Hoelang kan de Unie het echte debat over Turkije nog uit de weg gaan?

Het was geen slip of the tongue. Barack Obama legde het idee dat Turkije lid moet worden van de Europese Unie tijdens zijn recente rondreis twee keer nadrukkelijk op tafel bij de Europese politieke elite. Hij vertelde daarmee zelfs geen nieuws. Washington is al langer van mening dat een lidmaatschap van de Unie Turkije kan verankeren in het westerse kamp.

Onder meer president Nicolas Sarkozy en bondskanselier Angela Merkel maakten zich twee dagen eerder nog druk omdat Turkije lang dwarslag bij de aanstelling van een nieuwe secretaris-generaal van de NAVO. Hun kandidaat, de Deen Anders Fogh Rasmussen, trapte drie jaar geleden op gevoelige Turkse tenen, toen hij in volle rel over de Mohammedcartoons een voorstel van Ankara afwees om tussen Denemarken en de moslimwereld te bemiddelen. Rasmussen beriep zich op de vrijheid van meningsuiting. Alsof er in Turkije geen vrijheid van meningsuiting is.

Obama bewees de Turkse kandidatuur voor de Unie met zijn interventie geen dienst. Merkel haalde de neus op. Sarkozy wees het idee meteen van de hand. Maar ondertussen wordt er in Brussel wel verder over dat lidmaatschap onderhandeld, precies zoals dat een paar jaar geleden werd overeengekomen. De gesprekken vorderen dan wel moeizaam en de afwijzende Europese houding heeft het Turkse enthousiasme flink bekoeld, maar niemand heeft de onderhandelingen alsnog stilgelegd. Zes weken voor de verkiezingen zal geen enkele leider het met zoveel woorden zeggen, maar er valt op termijn wellicht niet aan een Turks lidmaatschap te ontkomen.

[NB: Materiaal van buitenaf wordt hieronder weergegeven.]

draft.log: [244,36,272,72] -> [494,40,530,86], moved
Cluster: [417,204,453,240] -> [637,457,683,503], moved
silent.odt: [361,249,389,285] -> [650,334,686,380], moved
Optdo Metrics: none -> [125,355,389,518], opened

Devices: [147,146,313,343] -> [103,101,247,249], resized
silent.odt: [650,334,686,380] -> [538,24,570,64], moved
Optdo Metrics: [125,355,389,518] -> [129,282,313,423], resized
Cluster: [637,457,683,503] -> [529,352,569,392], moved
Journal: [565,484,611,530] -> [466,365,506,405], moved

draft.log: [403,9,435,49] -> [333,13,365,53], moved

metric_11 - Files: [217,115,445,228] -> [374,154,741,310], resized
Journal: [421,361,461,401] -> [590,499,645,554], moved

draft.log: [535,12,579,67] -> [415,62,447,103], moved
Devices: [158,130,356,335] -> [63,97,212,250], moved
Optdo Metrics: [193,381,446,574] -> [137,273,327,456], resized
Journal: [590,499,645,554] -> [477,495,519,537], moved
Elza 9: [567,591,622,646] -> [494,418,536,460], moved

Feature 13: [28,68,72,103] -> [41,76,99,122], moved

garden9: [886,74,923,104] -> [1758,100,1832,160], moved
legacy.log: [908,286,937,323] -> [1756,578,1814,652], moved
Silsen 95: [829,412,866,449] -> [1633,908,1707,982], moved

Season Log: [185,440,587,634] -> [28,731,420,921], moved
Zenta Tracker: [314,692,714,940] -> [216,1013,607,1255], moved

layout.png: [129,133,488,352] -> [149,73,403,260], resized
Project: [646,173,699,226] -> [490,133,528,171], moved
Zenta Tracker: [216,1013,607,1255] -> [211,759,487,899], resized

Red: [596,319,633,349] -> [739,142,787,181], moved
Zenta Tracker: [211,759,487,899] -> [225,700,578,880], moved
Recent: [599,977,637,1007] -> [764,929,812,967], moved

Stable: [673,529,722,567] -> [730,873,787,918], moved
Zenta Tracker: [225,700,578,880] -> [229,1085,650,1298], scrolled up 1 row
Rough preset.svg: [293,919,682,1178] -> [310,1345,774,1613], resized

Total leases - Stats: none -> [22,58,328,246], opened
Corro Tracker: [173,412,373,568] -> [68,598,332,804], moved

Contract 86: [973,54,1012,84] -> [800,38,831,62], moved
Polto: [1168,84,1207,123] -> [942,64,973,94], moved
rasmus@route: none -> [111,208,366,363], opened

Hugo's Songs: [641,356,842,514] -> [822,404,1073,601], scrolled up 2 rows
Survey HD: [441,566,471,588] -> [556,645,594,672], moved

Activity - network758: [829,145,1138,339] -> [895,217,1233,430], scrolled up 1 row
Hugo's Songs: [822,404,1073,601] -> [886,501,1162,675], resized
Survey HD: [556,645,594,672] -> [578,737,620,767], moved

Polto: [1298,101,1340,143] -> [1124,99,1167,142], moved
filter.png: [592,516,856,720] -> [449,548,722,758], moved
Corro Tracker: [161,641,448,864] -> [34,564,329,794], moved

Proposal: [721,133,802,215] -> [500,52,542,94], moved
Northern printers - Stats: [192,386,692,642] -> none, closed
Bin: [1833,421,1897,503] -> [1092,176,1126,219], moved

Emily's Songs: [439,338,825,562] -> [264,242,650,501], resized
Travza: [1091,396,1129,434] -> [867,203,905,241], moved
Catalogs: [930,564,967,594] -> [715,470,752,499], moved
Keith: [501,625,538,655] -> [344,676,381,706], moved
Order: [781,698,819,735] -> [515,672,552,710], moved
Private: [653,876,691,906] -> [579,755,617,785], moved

Turkije is namelijk een land van gewicht. Het vormt een hoeksteen in de westerse politiek tegenover Rusland en het hele Midden-Oosten. Dat heeft voor een deel met geografie te maken. Het land kan ervoor zorgen dat Europa geen Russische pijpleidingen nodig heeft om energie uit de Kaukasus te betrekken. Het heeft invloed in een rumoerig deel van de wereld en het speelt een sleutelrol in de toenadering tussen de VS en Israël aan de ene kant en Syrië en Iran aan de andere kant. Turkije bekwaamt zich al sinds de tijd van de sultan in het zoeken van een delicaat evenwicht tussen zijn Europese roeping en zijn oosterse ziel. Het is niet toevallig een goed functionerende democratie in een moslimland.

De voormalige wereldmacht heeft nog altijd voldoende ambitie om regionaal een rol van betekenis te spelen. Er zijn daarom argumenten denkbaar voor de redenering dat Turkije beter naast en in nauwe samenwerking met de Unie opereert. Een betoog kan ook zijn dat de kloof tussen rijk en arm zeker nu nog te groot is om een toetreding te laten slagen. Het land moet ook eerst zijn problemen met Armenië, Cyprus en met zijn Koerdische bevolking oplossen.

Maar dat het een moslimland is, kan geen argument zijn. Als Turkije over anderhalf decennium klaar is om toe te treden, als het hele pakket van bijna 100.000 bladzijden Europese wetten is omgezet in Turkse regelgeving, maakt dat ook niet meer uit. Dan geniet een boerin uit Anatolië van dezelfde rechten en vrijheden als een Parijse petite bougeoise. Dan is religie een zaak tussen de vrije burger en zijn God. Zoals dat moet zijn.